## EXERCISE
Print every line of the listing below, starting with the line that holds "Document page, 1275x1650 pixels." and going on through the line that holds "List each element's", both included, and print nothing else.

## INPUT
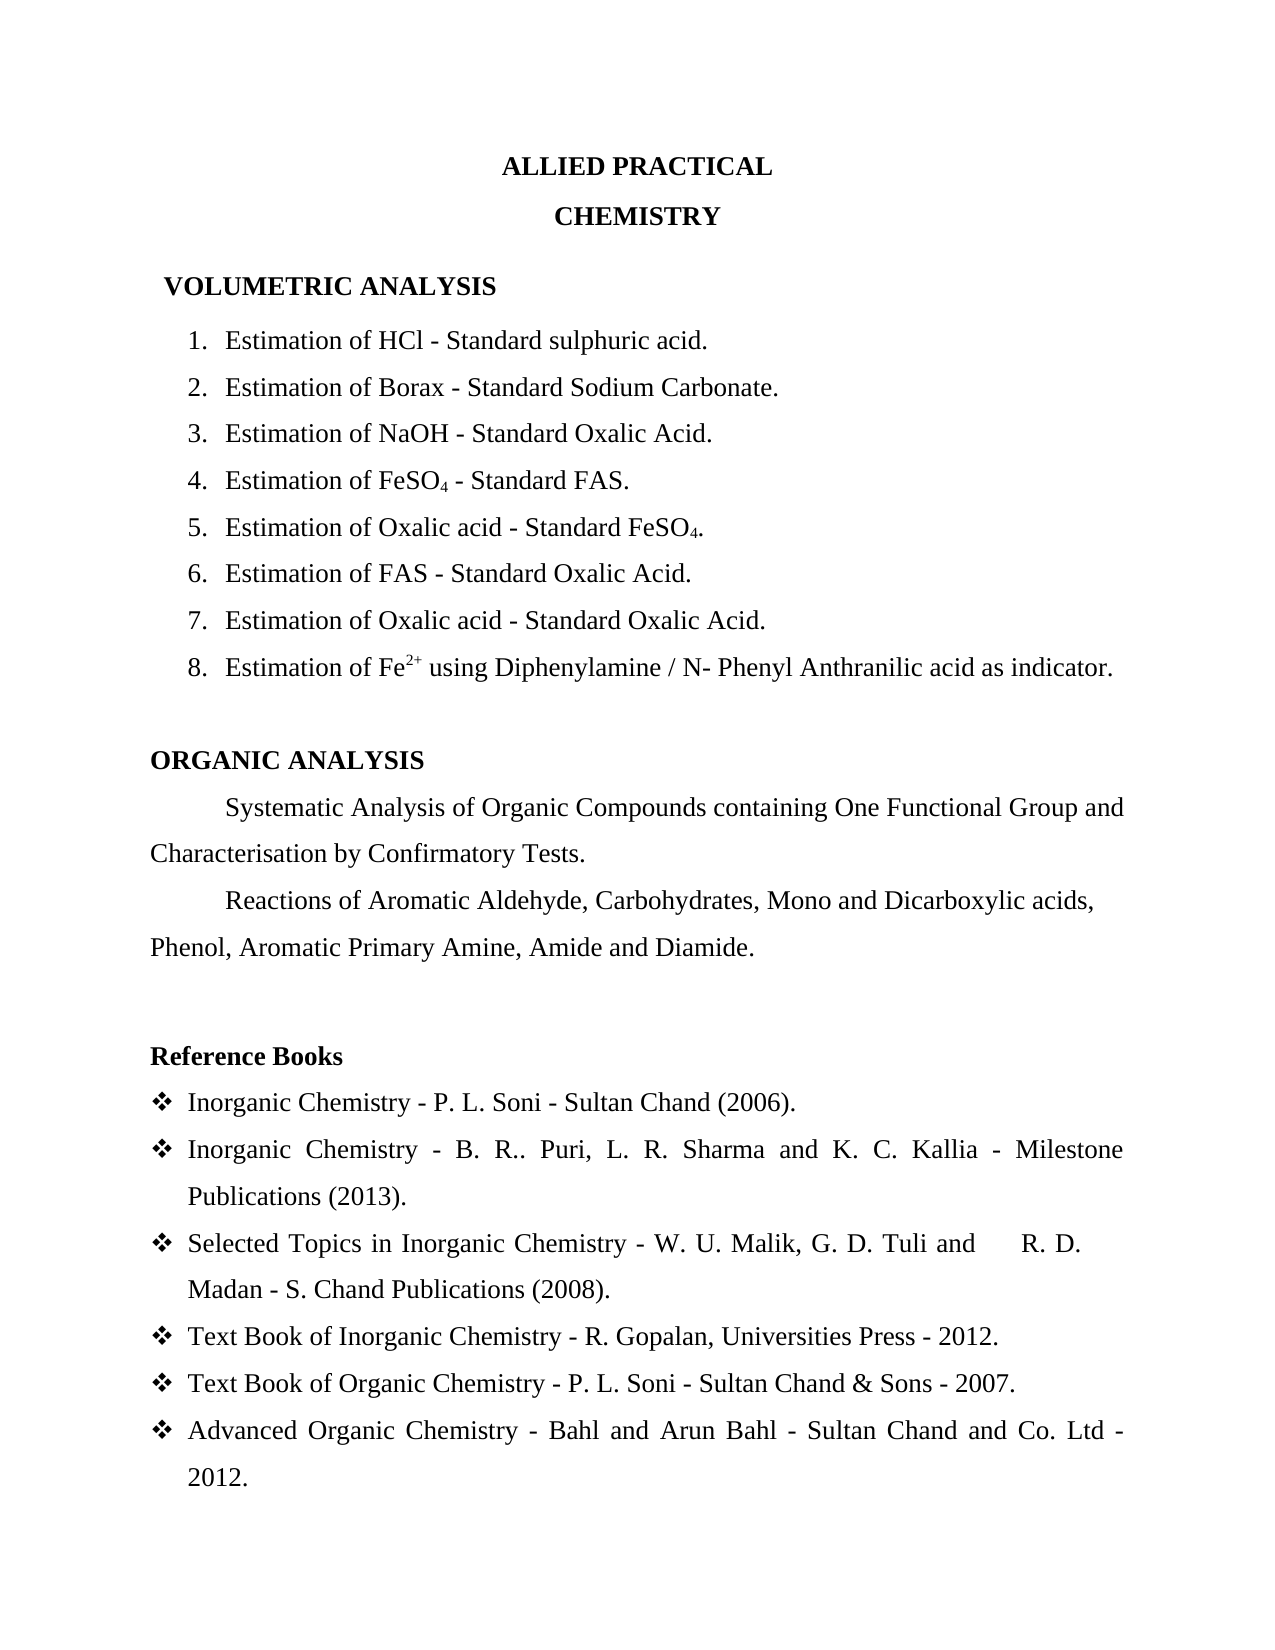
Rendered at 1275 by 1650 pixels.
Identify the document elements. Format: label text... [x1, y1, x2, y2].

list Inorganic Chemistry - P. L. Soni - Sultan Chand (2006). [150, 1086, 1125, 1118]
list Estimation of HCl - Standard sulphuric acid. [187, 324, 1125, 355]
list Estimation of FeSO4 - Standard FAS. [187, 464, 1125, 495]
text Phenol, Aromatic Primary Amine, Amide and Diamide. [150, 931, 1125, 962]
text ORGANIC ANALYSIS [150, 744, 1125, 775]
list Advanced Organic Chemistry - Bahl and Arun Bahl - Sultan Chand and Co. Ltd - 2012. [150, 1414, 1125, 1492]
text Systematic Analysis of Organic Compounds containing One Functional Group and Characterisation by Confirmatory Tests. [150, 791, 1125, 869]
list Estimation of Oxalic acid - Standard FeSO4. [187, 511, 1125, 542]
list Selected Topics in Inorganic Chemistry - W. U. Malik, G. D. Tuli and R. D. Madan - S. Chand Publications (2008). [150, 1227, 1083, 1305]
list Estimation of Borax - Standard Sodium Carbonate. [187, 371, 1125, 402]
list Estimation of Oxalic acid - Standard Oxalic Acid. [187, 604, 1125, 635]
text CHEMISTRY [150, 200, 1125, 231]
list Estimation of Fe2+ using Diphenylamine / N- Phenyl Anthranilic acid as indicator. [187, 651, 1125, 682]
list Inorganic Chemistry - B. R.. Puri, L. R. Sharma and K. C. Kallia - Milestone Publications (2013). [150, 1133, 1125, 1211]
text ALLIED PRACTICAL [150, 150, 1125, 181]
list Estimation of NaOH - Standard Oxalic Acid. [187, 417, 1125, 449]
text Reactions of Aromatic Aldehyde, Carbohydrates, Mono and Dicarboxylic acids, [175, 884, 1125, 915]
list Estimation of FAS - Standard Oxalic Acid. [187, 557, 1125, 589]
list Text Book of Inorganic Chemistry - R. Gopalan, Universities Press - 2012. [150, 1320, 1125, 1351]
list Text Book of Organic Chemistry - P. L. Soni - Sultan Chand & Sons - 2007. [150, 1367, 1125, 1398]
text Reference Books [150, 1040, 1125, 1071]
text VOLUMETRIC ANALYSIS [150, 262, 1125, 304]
==
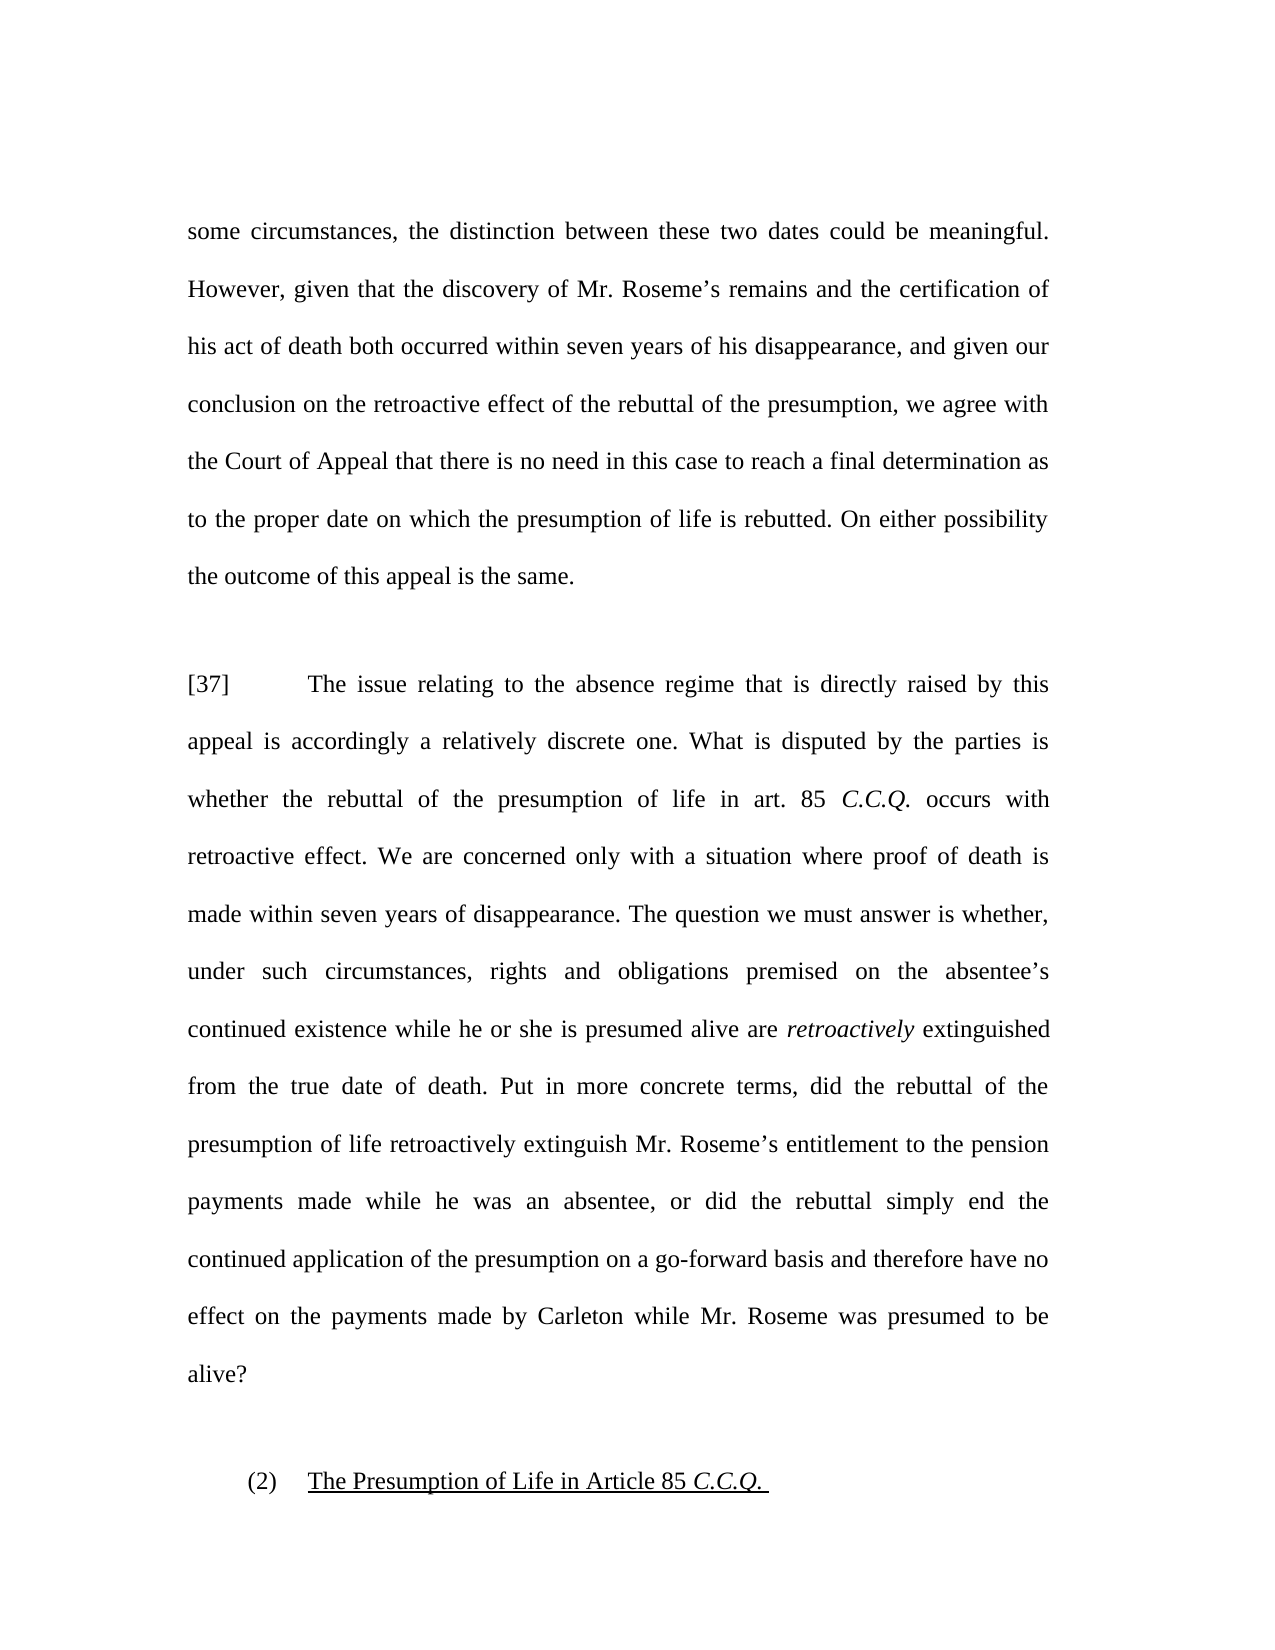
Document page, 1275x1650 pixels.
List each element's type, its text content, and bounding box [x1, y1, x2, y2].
---
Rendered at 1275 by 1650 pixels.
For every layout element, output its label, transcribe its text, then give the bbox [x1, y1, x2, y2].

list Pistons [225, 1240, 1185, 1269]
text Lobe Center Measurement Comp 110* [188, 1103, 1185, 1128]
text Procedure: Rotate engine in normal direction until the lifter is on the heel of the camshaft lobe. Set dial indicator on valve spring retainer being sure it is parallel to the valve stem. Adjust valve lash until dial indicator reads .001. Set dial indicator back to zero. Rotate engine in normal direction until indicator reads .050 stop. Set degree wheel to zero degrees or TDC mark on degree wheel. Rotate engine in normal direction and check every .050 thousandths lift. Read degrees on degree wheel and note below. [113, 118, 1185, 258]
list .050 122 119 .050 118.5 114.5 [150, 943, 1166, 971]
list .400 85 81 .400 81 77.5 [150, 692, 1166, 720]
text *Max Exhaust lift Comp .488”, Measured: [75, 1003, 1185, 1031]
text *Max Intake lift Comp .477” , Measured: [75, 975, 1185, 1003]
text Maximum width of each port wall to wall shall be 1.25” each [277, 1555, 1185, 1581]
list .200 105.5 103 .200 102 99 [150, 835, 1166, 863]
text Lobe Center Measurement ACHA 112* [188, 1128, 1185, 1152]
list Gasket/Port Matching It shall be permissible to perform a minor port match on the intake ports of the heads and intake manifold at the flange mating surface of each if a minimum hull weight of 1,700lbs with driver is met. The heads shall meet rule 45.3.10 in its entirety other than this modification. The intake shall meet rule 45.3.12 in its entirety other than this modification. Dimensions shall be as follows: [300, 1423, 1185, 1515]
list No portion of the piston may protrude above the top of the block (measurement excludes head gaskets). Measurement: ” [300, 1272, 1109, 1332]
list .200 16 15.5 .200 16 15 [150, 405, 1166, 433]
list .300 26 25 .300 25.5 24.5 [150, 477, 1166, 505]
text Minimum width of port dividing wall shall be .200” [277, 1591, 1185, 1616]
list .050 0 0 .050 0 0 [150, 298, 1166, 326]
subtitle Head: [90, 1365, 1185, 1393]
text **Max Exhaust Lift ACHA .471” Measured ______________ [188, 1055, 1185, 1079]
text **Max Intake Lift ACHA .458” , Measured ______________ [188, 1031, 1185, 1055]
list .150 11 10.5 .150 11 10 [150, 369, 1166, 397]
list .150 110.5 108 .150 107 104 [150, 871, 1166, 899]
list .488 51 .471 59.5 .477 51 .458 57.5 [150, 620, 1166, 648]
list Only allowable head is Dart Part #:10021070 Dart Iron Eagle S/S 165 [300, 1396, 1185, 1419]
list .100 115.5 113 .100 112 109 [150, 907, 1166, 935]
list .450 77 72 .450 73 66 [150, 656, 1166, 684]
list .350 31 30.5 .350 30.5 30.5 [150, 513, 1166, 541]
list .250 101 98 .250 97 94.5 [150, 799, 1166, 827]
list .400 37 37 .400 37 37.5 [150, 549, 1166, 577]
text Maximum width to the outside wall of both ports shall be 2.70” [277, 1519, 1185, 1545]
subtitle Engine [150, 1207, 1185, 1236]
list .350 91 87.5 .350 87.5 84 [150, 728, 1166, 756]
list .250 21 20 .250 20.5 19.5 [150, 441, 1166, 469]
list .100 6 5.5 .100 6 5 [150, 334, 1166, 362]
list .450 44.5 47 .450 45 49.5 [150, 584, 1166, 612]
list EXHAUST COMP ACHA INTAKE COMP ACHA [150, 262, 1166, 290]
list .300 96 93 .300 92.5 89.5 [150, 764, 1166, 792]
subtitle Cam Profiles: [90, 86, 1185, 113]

## SOLUTION
Document page, 1275x1650 pixels.
List each element's type, its text content, and bounding box [x1, y1, x2, y2].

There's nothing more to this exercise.